Another thing that astronomers often need to do is to cross-match several catalogs: find the same objects from
different catalogs based on distance calculations. This is computationally very expensive operation. AXS partitions
the data in a way that makes cross-matching extremely efficient.

Spark specifics
================

If you wish to use AXS and you have never worked with Spark, you will have some adjusting to do because AXS is a
wrapper around Spark, or Spark SQL to be exact. :class:`AxsFrame` class is a wrapper around Spark's `DataFrame` so
all operations available on `DataFrames` are also available on :class:`AxsFrame`.

There are a few concepts that a new Spark user might find confusing.

First of all, `DataFrames` (and `AxsFrames`) are *lazy* and will be evaluated and executed only when an *action*
(such as `show` or `count`) is called.

Secondly, `DataFrames` are immutable. When you call a *transformation* (such as `select` or `where`)  you obtain a new
`DataFrame`. Stacking up transformations builds the `DataFrame` "program" to be executed later.

Because of all this, if this program results in an error, you will have to examine all the transformations that
went into building the `DataFrame` and not just the last one (which would be the first, natural reaction).
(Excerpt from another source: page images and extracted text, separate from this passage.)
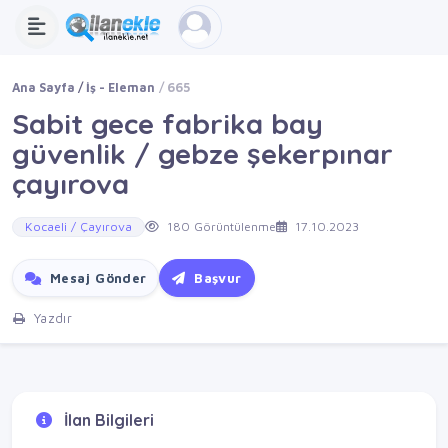
Ana Sayfa
İş - Eleman
665
Sabit gece fabrika bay
güvenlik / gebze şekerpınar
çayırova
Kocaeli / Çayırova
180 Görüntülenme
17.10.2023
Mesaj Gönder
Başvur
Yazdır
İlan Bilgileri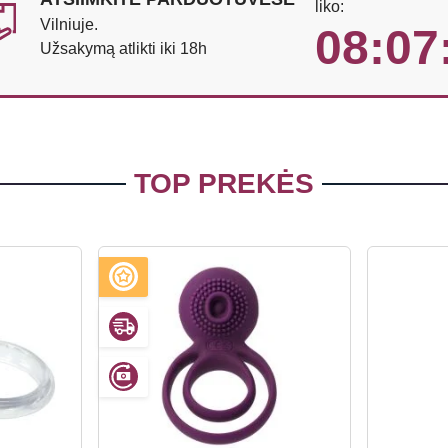
liko:
Vilniuje.
08:07
Užsakymą atlikti iki 18h
TOP PREKĖS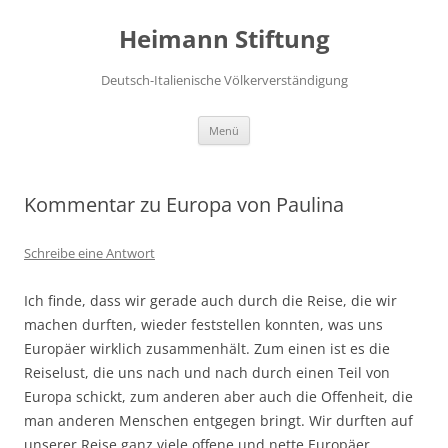
Zum
Inhalt
Heimann Stiftung
springen
Deutsch-Italienische Völkerverständigung
Menü
Kommentar zu Europa von Paulina
Schreibe eine Antwort
Ich finde, dass wir gerade auch durch die Reise, die wir
machen durften, wieder feststellen konnten, was uns
Europäer wirklich zusammenhält. Zum einen ist es die
Reiselust, die uns nach und nach durch einen Teil von
Europa schickt, zum anderen aber auch die Offenheit, die
man anderen Menschen entgegen bringt. Wir durften auf
unserer Reise ganz viele offene und nette Europäer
Spark is a complex framework and execution engine and you would do well to invest some time into learning Spark basics
if you intend to use AXS.

AXS data partitioning
=====================

AXS partitions the sky into horizontal strips of fixed height, called *zones*. Data is physically partitioned into
*buckets*, which are ordinary (Parquet) files containing part of the data of the full dataset. Zones are sequentially placed
into buckets. Since there are many more zones than buckets, a single bucket contains data from various
non-neighboring zones. Within a bucket, data is sorted by zone (derived from the Dec coordinate) and then by the
RA coordinate.

This setup enables fast spatial searches and fast cross-matching of different catalogs.